Although many consider higher education to be a noble pursuit, for minority students like Elroy Johnson, it is a struggle – a struggle he shares with a group of students thousands of miles away.
The Roma people, sometimes called Gypsies, are an ethnic group that faces extreme prejudice in Europe, despite their wide dispersal across the continent. Roma students are currently overcoming bias and educational redlining in Hungarian universities, and Dr. Jason Morris, assistant professor of higher education, examined the sources of their motivation and strength last spring.
According to Morris’ report, Roma immigrants throughout Europe have finally entered the “Decade of Roma Inclusion,” after centuries of oppression, poverty and discrimination. Hungary, home to many Roma communities, has stepped up its efforts to increase minority opportunities for education and employment.
Now that a few Roma students are beginning to enter universities, Morris traveled to Hungary to research how Roma students have been progressing and what experiences, behaviors and factors have contributed to their achievements.
With the aid of Hungarian educators, Morris put together a 30-question survey examining students’ backgrounds and experiences in the education system. About 15 Roma students participating in a support program called Romaversitas told their stories through essay answers, Morris said.
Their stories highlighted the stereotyping they often faced from the majority and the conflicting pressures they felt from their families.
“I had to convince my classmates that I am not like other gypsy kids,” one Roma student wrote. The Roma endure the stigma of dishonesty and stupidity, and many Roma children are assumed to be mentally disabled and placed in special education schools, Morris said.
Roma also struggle with their identities as they enter college. Many are ashamed to identify themselves as Roma, Morris said, and some Roma wrote they did not receive support from their families in pursuing education.
But, despite these obstacles, Roma students from different backgrounds and philosophies are indeed working through college, Morris said.
This qualitative study did not produce a list of criteria indicating who can or cannot succeed in higher education – nor was it meant to. Morris said its real purpose was to tell the stories of Roma university students and foster hope in Roma communities. He plans to continue studying this question in the future.
Johnson, junior marketing major from Frisco, has no experience with the particular Roma students involved in this study. But he and some students he knows have faced similar obstacles in pursuing higher education.
He is a scholar in the McNair Scholars Program, which prepares low-income minority and first-generation college students for doctoral education by helping them conduct primary research in their fields of interest, according to www.acu.edu/academics/trio/mcnair.
Johnson said he believes community support is a key factor in the broader question of academic success, despite daunting social and economic barriers. Financial aid is another factor. But even more vital, he said, is an inward passion that recognizes the value of education when others do not.
“I know people who literally fight their family to go to college,” Johnson said. “It’s their passion to have better opportunities for their children or more rights for others.”
This passion was reflected in some of the responses of Roma students. One said he joined a Roma support program to be able to do something for the Roma.

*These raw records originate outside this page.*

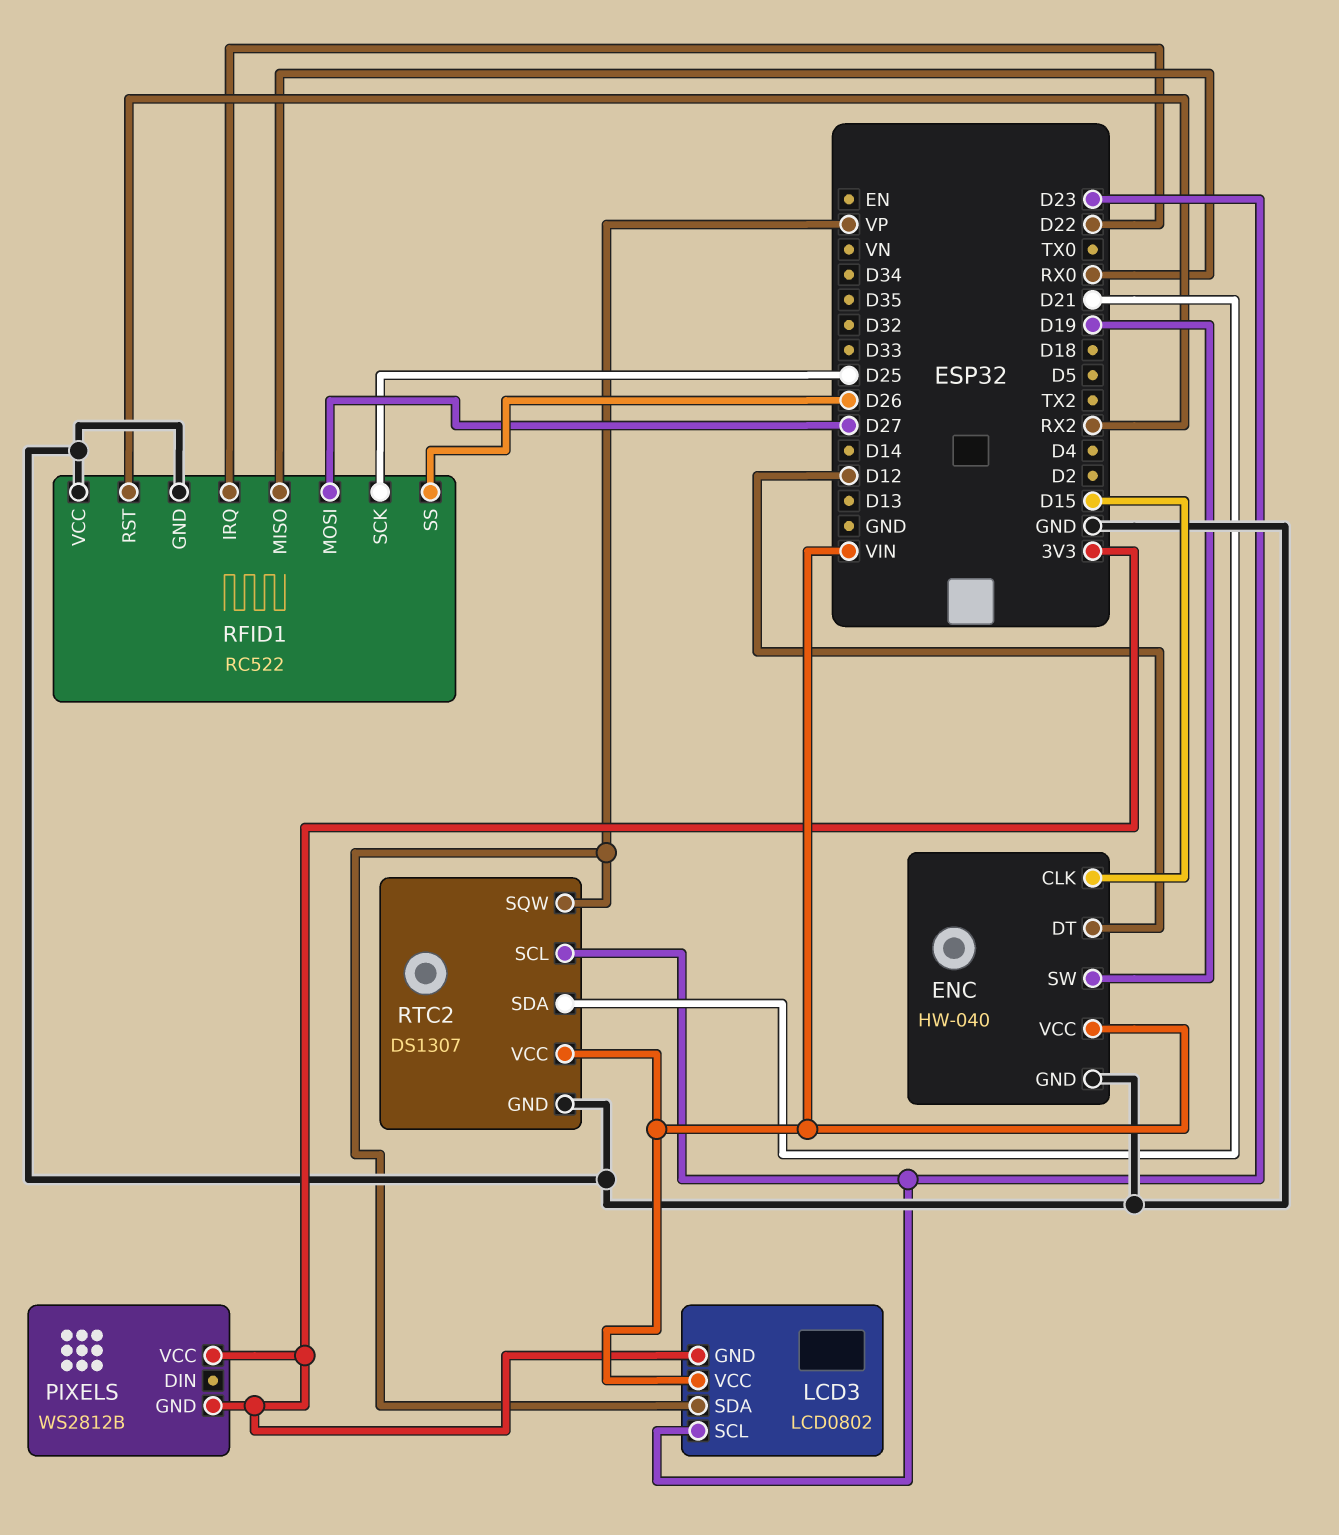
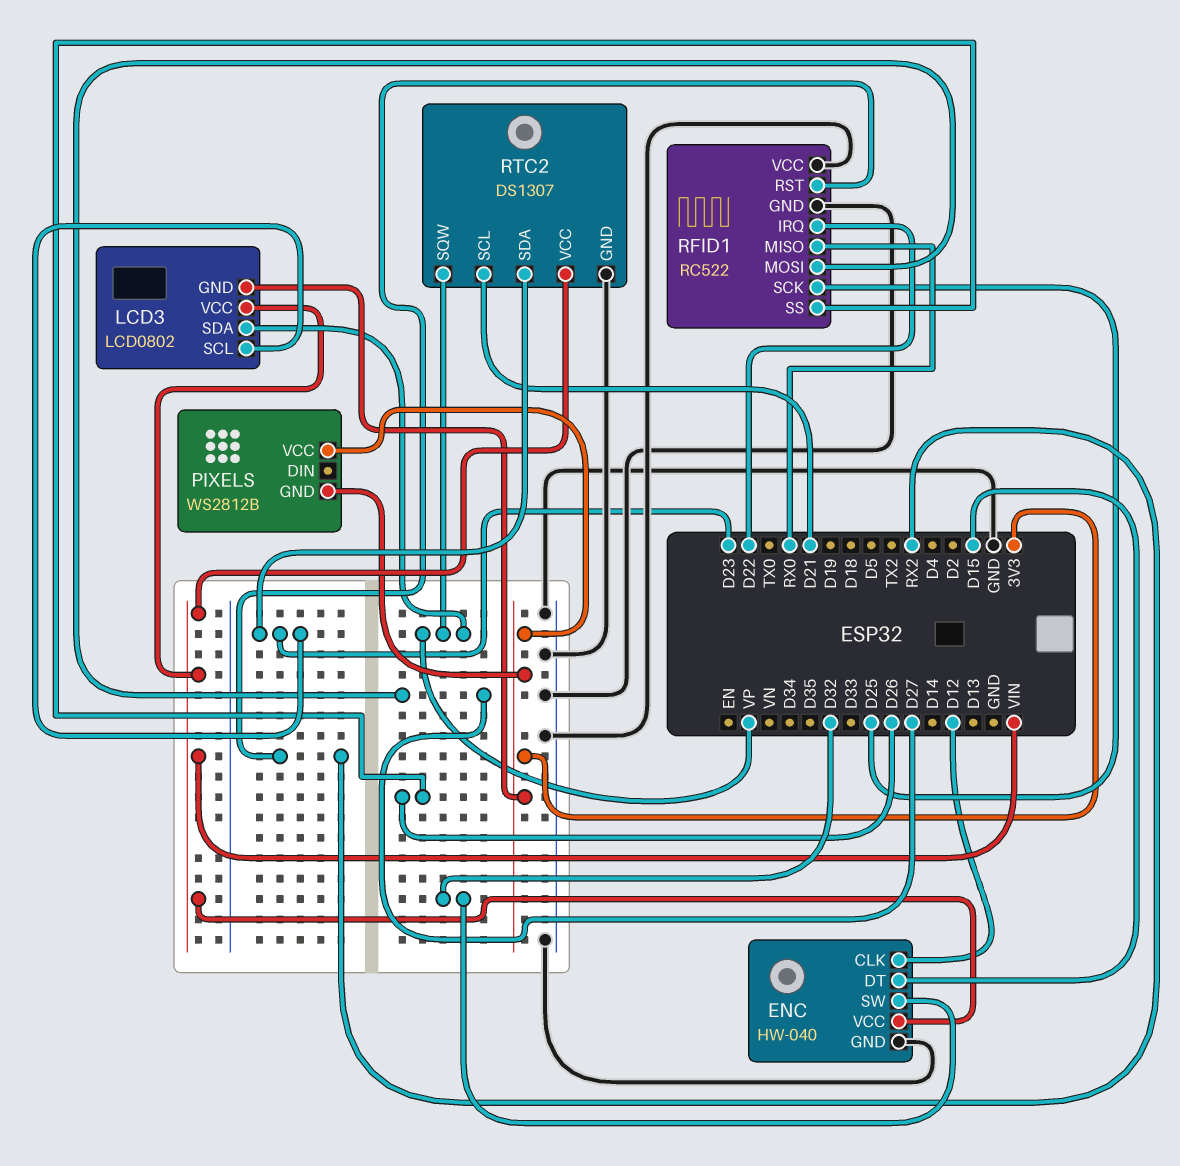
ENC pin CLK: D15 -> D12
ENC pin DT: D12 -> D15
ENC pin SW: D19 -> D32
RTC2 pin SCL: D23 -> D21
RTC2 pin SDA: D21 -> D23

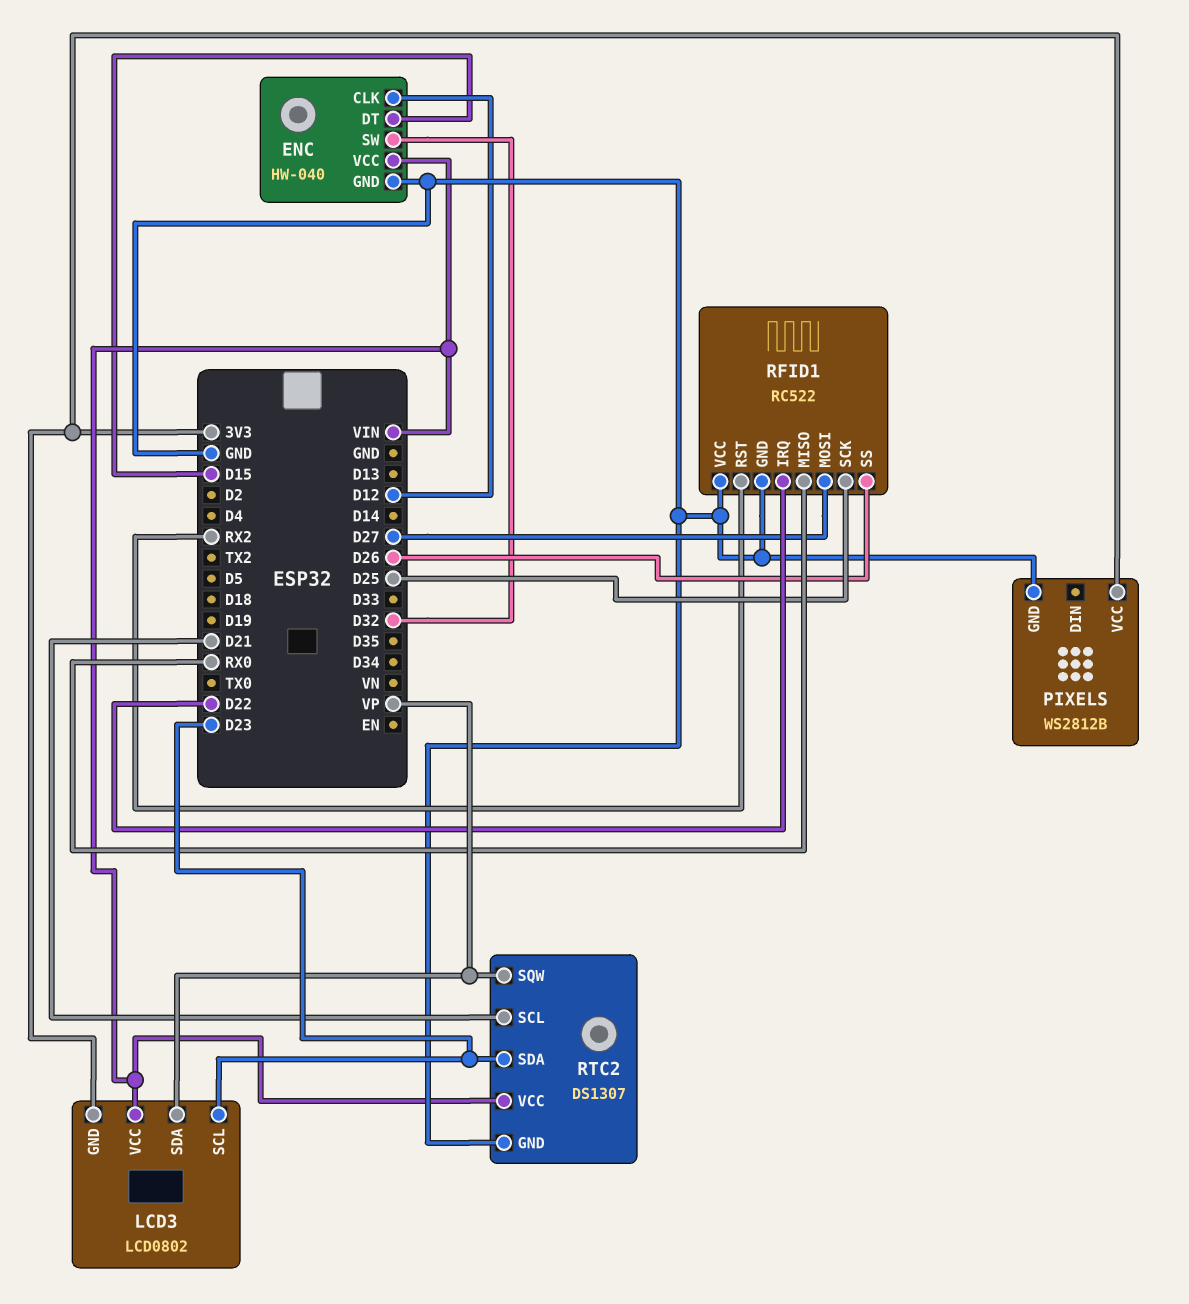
PIXELS pin GND: 3V3 -> GND

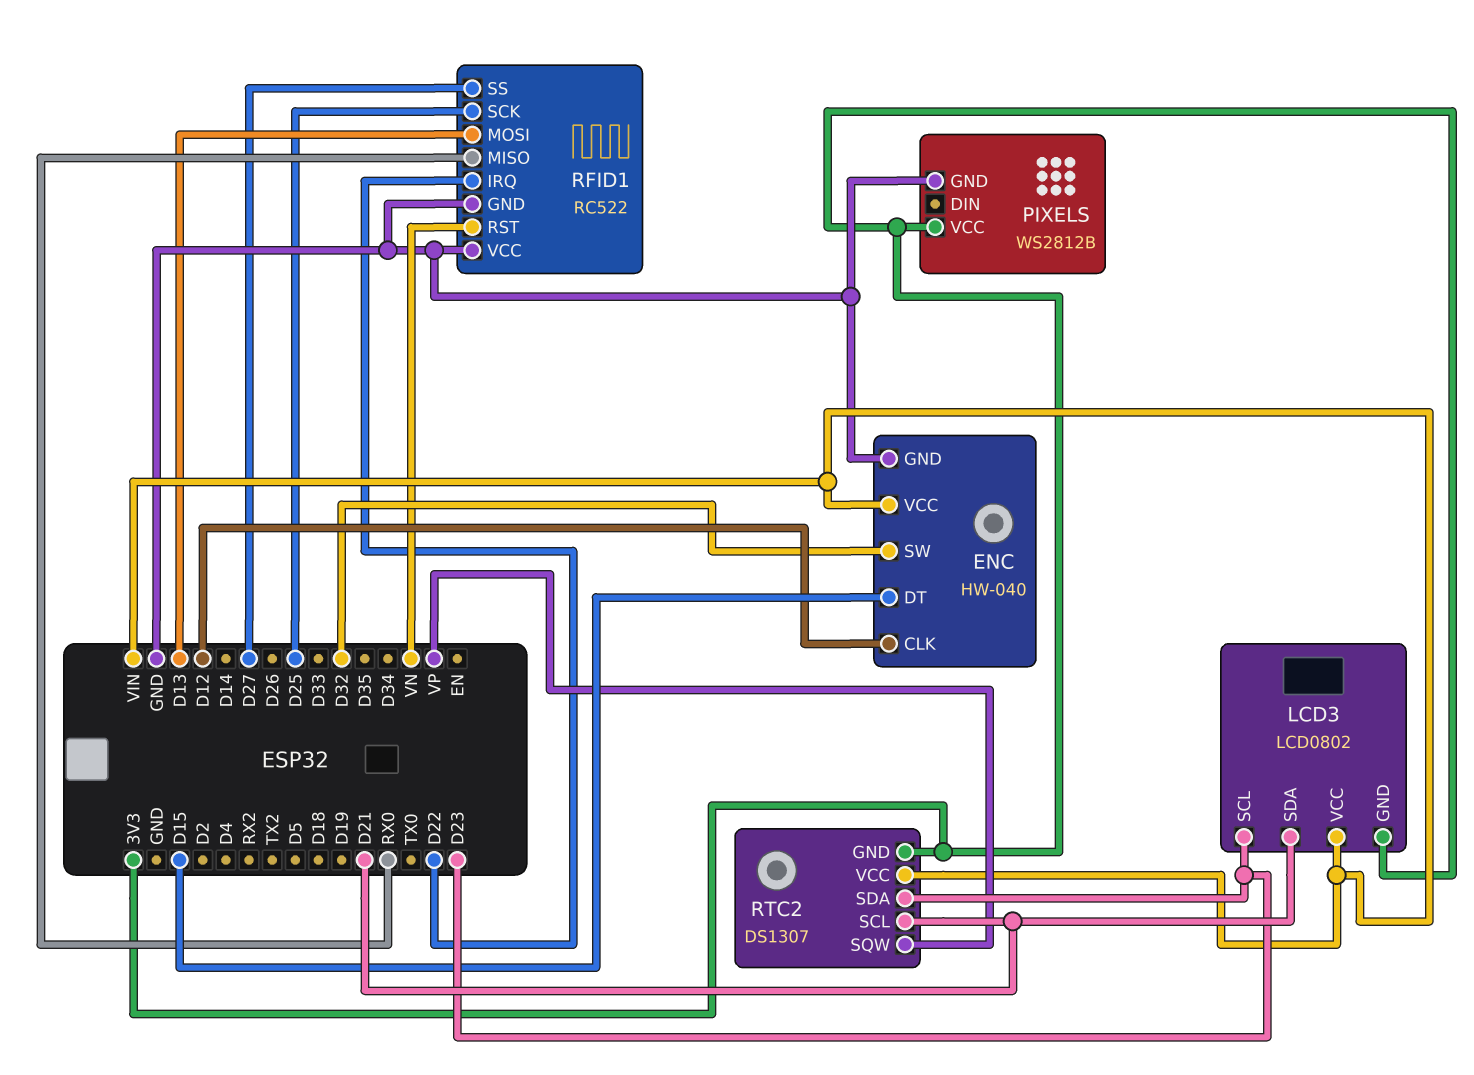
LCD3 pin SDA: VP -> D21
RFID1 pin MOSI: D27 -> D13
RFID1 pin RST: RX2 -> VN
RFID1 pin SS: D26 -> D27
RTC2 pin GND: GND -> 3V3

The desire to give back is also a motivation for Morris. He was a first-generation college graduate and has been actively supporting students from similar backgrounds since his days as an undergraduate. He is now the director of the McNair Scholars Program, and his background motivates much of his work – and, it seems, his research.
“I love it,” Morris said. “It’s really cool to work with students who are the first in their families to go to college and get them to think about what’s possible to do with their lives.”